Темнело. Во дворах зажглись редкие фонари — зачастую просто лампочки, вкрученные в пластиковые патроны. Иногда они были защищены металлическими сетками или толстым стеклянным колпаком. И прежде безлюдные дворы опустели полностью.
— Пойдем домой? — спросил я у Дженни.
— Боишься гулять в бедных районах ночью? — начала подначивать меня девушка.
— Я уже не в том возрасте, чтобы вестись «на слабо».
Знаешь, что это означает?
— Примерно догадалась.
— Так вот, если тебе это доставит удовольствие — будем бродить здесь хоть до полуночи, хоть до утра. Но, по-моему, ты устала. Да и нечего нам здесь больше делать.
— Ладно, пойдем.
Мы свернули в проулок — я решил выйти на проспект и поймать такси. Возвращаться пешком было долго и утомительно. Между двумя пятиэтажными домами стояла компания молодежи — человек восемь. Стоят — и стоят. Может быть, Дженни и думает, что жители бедных районов — дикие звери, которых опасаются благовоспитанные граждане. Я-то прекрасно знаю, что, как правило, даже пьяные компании и обкуренные подростки безопасны. Максимум, на что они могут решиться, — это пристать к вам с какими-то мутными излияниями. Граждане образованны, и некоторые жители почему-то считают, что они должны просвещать их по мере сил. Отчасти верно, только вспоминают они об этом только во хмелю — и вопросы, которые их интересуют, очень далеки от реальности.
Своих, таких же жителей, слишком бойкая компания может ограбить, припугнуть, задеть или пнуть. Но до тяжких телесных повреждений дело доходит редко, а убийств практически не случается.

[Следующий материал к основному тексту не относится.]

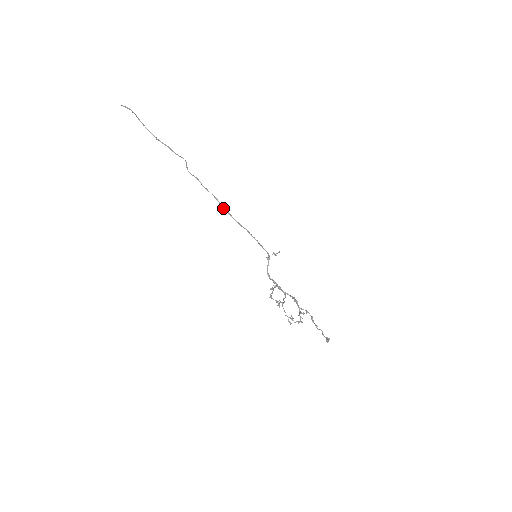
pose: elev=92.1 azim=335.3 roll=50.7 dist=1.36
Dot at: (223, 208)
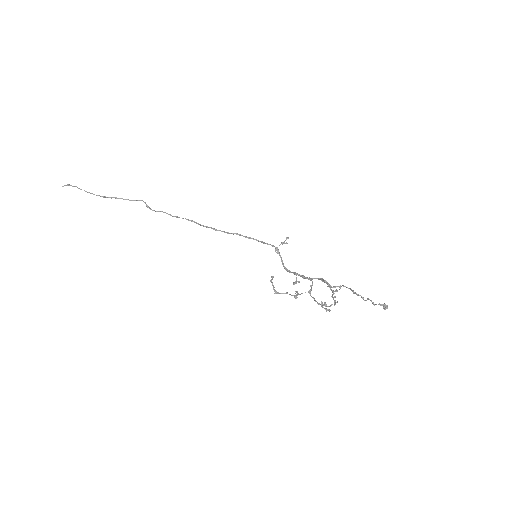
Dot at: (203, 226)
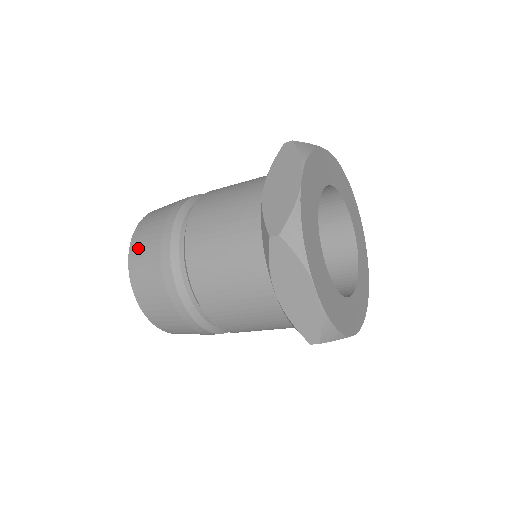
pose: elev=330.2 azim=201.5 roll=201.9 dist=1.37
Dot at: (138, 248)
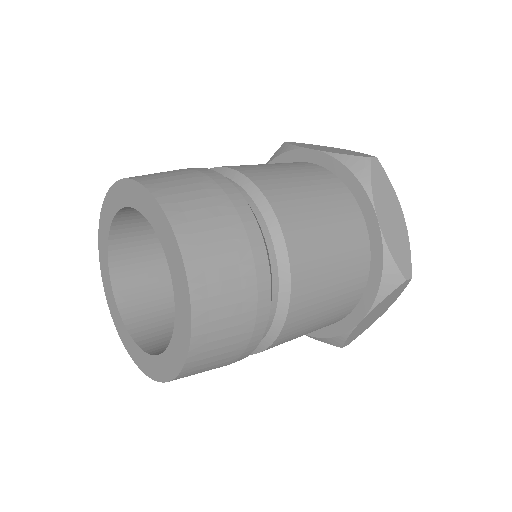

Меня удивило, когда молодые люди словно по команде обернулись к нам. В их руках я заметил палки и обрезки чугунных труб — ребята не стали бы так основательно вооружаться, будь у них на уме что-то мирное и хорошее.
— Вот они, — срывающимся дискантом закричал один из парней. Даже по его голосу я понял, что он накачан наркотиками — скорее всего стимуляторами. Палкой своей он взмахнул так быстро и решительно, что мне стало слегка не по себе.

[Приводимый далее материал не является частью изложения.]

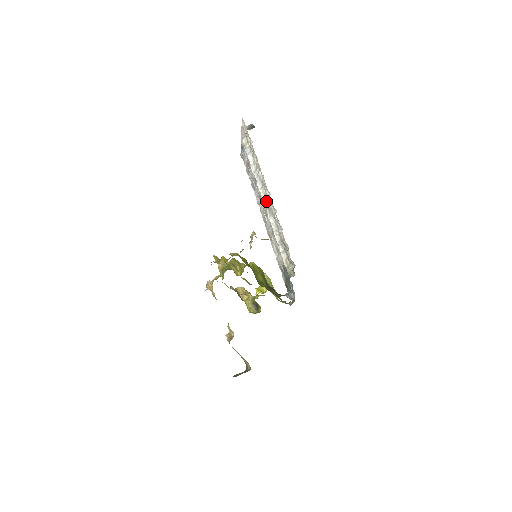
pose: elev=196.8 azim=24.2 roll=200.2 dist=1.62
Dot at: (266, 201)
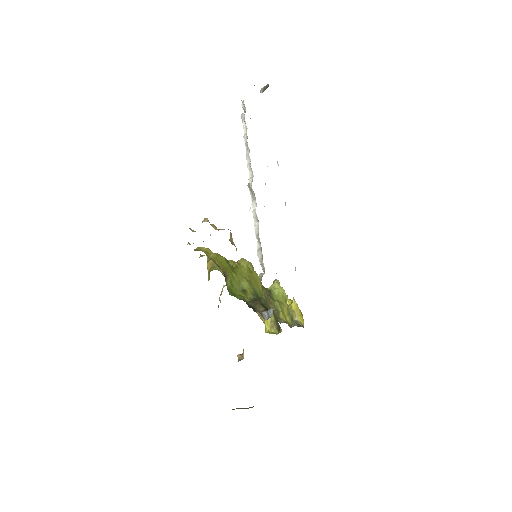
Dot at: (251, 180)
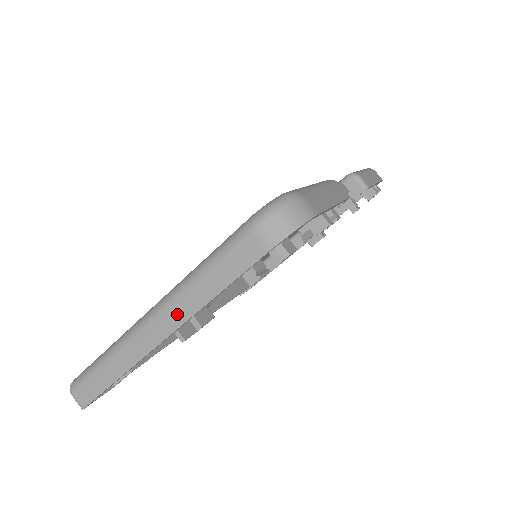
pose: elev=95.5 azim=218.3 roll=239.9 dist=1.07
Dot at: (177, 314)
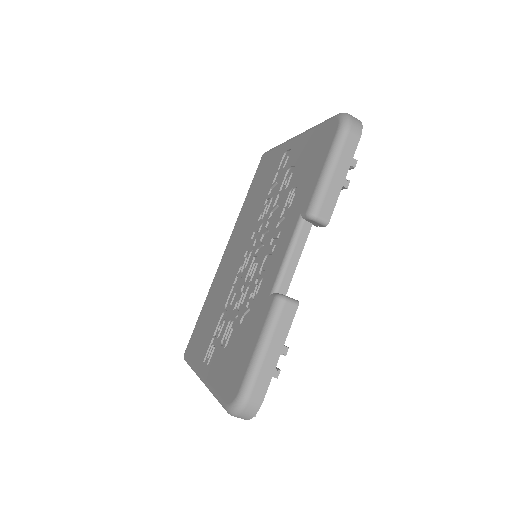
Dot at: occluded
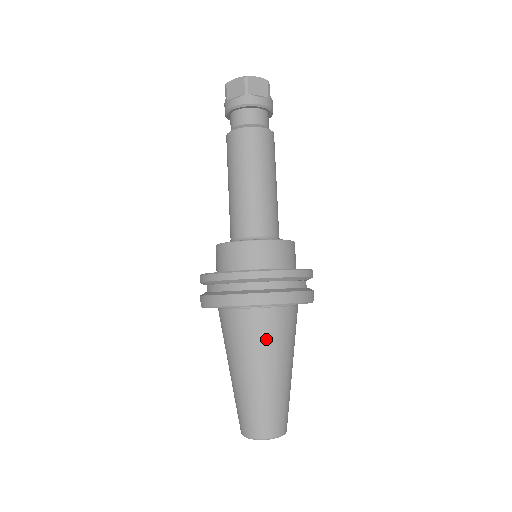
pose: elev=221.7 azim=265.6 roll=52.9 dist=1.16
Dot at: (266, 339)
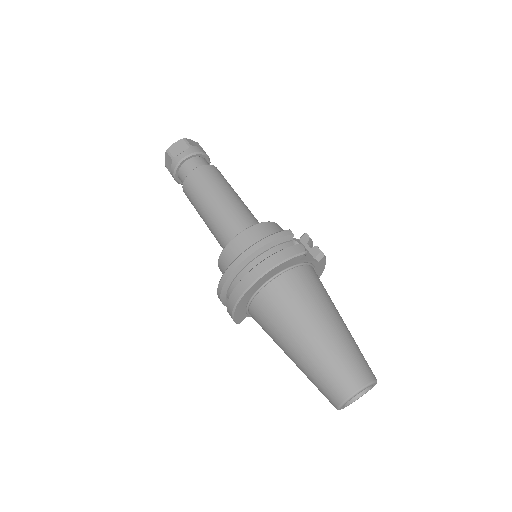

Толпа сорвалась с места и бросилась к нам. Лица парней были перекошены злобой, палки и обрезки труб мелькали в воздухе.
Рассуждать и анализировать было некогда — в нашем распоряжении оставалась какая-то пара секунд. Будь я один — возможно, я встретил бы разъяренную толпу клинком. Но не обязательно: все же семь человек — слишком много, особенно если они имеют возможность окружить тебя со всех сторон. А уж здоровьем и честью девушки я не мог рисковать в любом случае. Если эти люди ждали нас, то вполне могут убить — несмотря на все кары, что последуют за этим. Странно и необычно.
Я схватил Дженни за руку и рванулся назад. Нам сейчас требуется уйти с открытого места. Убежать надеяться не стоит — мы хуже знаем местность, да и не готовились к игре в догонялки. Значит, нужно занять оборону в каком-нибудь тупичке или подъезде — и продержаться там некоторое время. До тех пор, пока ситуация не повернется в нашу пользу. Резиновые сапоги едва не падали с Гвиневеры.